**What needs to be done:** Could the data underneath be repeated exactly, in full?

**Supplied material:**
_ _ _ _
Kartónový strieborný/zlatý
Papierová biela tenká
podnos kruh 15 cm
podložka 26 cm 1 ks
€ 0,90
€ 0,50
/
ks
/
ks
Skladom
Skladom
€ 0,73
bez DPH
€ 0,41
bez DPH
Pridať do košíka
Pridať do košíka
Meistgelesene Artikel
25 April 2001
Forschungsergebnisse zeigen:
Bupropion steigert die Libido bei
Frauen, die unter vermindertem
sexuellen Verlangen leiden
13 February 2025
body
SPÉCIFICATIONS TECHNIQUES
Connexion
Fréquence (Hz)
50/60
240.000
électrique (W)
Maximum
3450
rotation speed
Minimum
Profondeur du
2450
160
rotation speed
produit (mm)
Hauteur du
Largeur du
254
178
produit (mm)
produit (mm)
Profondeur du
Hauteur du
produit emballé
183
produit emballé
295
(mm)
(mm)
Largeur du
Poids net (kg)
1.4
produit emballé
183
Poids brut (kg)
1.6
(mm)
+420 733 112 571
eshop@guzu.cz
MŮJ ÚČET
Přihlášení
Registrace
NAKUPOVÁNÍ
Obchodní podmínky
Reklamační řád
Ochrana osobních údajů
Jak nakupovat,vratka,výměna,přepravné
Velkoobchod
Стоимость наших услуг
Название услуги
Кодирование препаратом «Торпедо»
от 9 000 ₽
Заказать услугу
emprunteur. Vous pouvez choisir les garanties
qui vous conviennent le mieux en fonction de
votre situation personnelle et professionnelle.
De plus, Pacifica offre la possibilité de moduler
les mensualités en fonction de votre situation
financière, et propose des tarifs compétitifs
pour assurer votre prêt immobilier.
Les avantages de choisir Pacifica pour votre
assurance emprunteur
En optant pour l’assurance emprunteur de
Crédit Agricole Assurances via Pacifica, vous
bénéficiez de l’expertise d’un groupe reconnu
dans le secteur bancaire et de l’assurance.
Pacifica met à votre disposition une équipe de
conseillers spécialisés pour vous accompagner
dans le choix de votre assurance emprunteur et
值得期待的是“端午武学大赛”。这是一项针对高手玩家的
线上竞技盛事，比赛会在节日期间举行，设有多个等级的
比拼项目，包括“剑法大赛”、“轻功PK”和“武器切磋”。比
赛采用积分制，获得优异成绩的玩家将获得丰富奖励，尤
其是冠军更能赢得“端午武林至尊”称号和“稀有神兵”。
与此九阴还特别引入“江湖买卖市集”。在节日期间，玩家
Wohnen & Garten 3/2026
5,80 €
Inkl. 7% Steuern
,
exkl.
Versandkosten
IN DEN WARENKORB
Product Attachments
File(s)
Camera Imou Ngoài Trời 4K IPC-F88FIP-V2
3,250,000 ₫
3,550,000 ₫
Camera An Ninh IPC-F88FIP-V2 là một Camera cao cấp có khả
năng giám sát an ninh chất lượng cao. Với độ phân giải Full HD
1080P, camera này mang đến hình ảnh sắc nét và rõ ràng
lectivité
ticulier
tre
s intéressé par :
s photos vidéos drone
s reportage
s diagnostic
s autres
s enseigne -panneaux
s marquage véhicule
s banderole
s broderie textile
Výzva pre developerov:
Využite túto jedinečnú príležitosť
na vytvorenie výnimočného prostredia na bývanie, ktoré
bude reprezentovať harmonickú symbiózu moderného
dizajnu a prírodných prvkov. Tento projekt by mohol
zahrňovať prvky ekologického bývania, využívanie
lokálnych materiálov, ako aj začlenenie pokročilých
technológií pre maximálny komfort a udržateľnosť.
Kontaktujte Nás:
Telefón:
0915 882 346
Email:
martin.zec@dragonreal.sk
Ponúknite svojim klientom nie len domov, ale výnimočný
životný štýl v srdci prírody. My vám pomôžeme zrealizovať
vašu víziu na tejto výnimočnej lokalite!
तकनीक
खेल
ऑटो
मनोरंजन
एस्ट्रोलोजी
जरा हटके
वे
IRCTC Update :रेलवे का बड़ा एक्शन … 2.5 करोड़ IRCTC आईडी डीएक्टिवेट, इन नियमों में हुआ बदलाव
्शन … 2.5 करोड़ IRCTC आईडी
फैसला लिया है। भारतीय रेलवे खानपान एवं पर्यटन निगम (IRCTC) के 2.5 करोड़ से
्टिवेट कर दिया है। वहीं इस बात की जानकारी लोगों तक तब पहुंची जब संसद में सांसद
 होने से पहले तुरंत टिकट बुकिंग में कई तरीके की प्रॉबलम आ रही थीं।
_ _ _ _
**The answer:**
Kartónový strieborný/zlatý
Papierová biela tenká
podnos kruh 15 cm
podložka 26 cm 1 ks
€ 0,90
€ 0,50
/
ks
/
ks
Skladom
Skladom
€ 0,73
bez DPH
€ 0,41
bez DPH
Pridať do košíka
Pridať do košíka
Meistgelesene Artikel
25 April 2001
Forschungsergebnisse zeigen:
Bupropion steigert die Libido bei
Frauen, die unter vermindertem
sexuellen Verlangen leiden
13 February 2025
body
SPÉCIFICATIONS TECHNIQUES
Connexion
Fréquence (Hz)
50/60
240.000
électrique (W)
Maximum
3450
rotation speed
Minimum
Profondeur du
2450
160
rotation speed
produit (mm)
Hauteur du
Largeur du
254
178
produit (mm)
produit (mm)
Profondeur du
Hauteur du
produit emballé
183
produit emballé
295
(mm)
(mm)
Largeur du
Poids net (kg)
1.4
produit emballé
183
Poids brut (kg)
1.6
(mm)
+420 733 112 571
eshop@guzu.cz
MŮJ ÚČET
Přihlášení
Registrace
NAKUPOVÁNÍ
Obchodní podmínky
Reklamační řád
Ochrana osobních údajů
Jak nakupovat,vratka,výměna,přepravné
Velkoobchod
Стоимость наших услуг
Название услуги
Кодирование препаратом «Торпедо»
от 9 000 ₽
Заказать услугу
emprunteur. Vous pouvez choisir les garanties
qui vous conviennent le mieux en fonction de
votre situation personnelle et professionnelle.
De plus, Pacifica offre la possibilité de moduler
les mensualités en fonction de votre situation
financière, et propose des tarifs compétitifs
pour assurer votre prêt immobilier.
Les avantages de choisir Pacifica pour votre
assurance emprunteur
En optant pour l’assurance emprunteur de
Crédit Agricole Assurances via Pacifica, vous
bénéficiez de l’expertise d’un groupe reconnu
dans le secteur bancaire et de l’assurance.
Pacifica met à votre disposition une équipe de
conseillers spécialisés pour vous accompagner
dans le choix de votre assurance emprunteur et
值得期待的是“端午武学大赛”。这是一项针对高手玩家的
线上竞技盛事，比赛会在节日期间举行，设有多个等级的
比拼项目，包括“剑法大赛”、“轻功PK”和“武器切磋”。比
赛采用积分制，获得优异成绩的玩家将获得丰富奖励，尤
其是冠军更能赢得“端午武林至尊”称号和“稀有神兵”。
与此九阴还特别引入“江湖买卖市集”。在节日期间，玩家
Wohnen & Garten 3/2026
5,80 €
Inkl. 7% Steuern
,
exkl.
Versandkosten
IN DEN WARENKORB
Product Attachments
File(s)
Camera Imou Ngoài Trời 4K IPC-F88FIP-V2
3,250,000 ₫
3,550,000 ₫
Camera An Ninh IPC-F88FIP-V2 là một Camera cao cấp có khả
năng giám sát an ninh chất lượng cao. Với độ phân giải Full HD
1080P, camera này mang đến hình ảnh sắc nét và rõ ràng
lectivité
ticulier
tre
s intéressé par :
s photos vidéos drone
s reportage
s diagnostic
s autres
s enseigne -panneaux
s marquage véhicule
s banderole
s broderie textile
Výzva pre developerov:
Využite túto jedinečnú príležitosť
na vytvorenie výnimočného prostredia na bývanie, ktoré
bude reprezentovať harmonickú symbiózu moderného
dizajnu a prírodných prvkov. Tento projekt by mohol
zahrňovať prvky ekologického bývania, využívanie
lokálnych materiálov, ako aj začlenenie pokročilých
technológií pre maximálny komfort a udržateľnosť.
Kontaktujte Nás:
Telefón:
0915 882 346
Email:
martin.zec@dragonreal.sk
Ponúknite svojim klientom nie len domov, ale výnimočný
životný štýl v srdci prírody. My vám pomôžeme zrealizovať
vašu víziu na tejto výnimočnej lokalite!
तकनीक
खेल
ऑटो
मनोरंजन
एस्ट्रोलोजी
जरा हटके
वे
IRCTC Update :रेलवे का बड़ा एक्शन … 2.5 करोड़ IRCTC आईडी डीएक्टिवेट, इन नियमों में हुआ बदलाव
्शन … 2.5 करोड़ IRCTC आईडी
फैसला लिया है। भारतीय रेलवे खानपान एवं पर्यटन निगम (IRCTC) के 2.5 करोड़ से
्टिवेट कर दिया है। वहीं इस बात की जानकारी लोगों तक तब पहुंची जब संसद में सांसद
 होने से पहले तुरंत टिकट बुकिंग में कई तरीके की प्रॉबलम आ रही थीं।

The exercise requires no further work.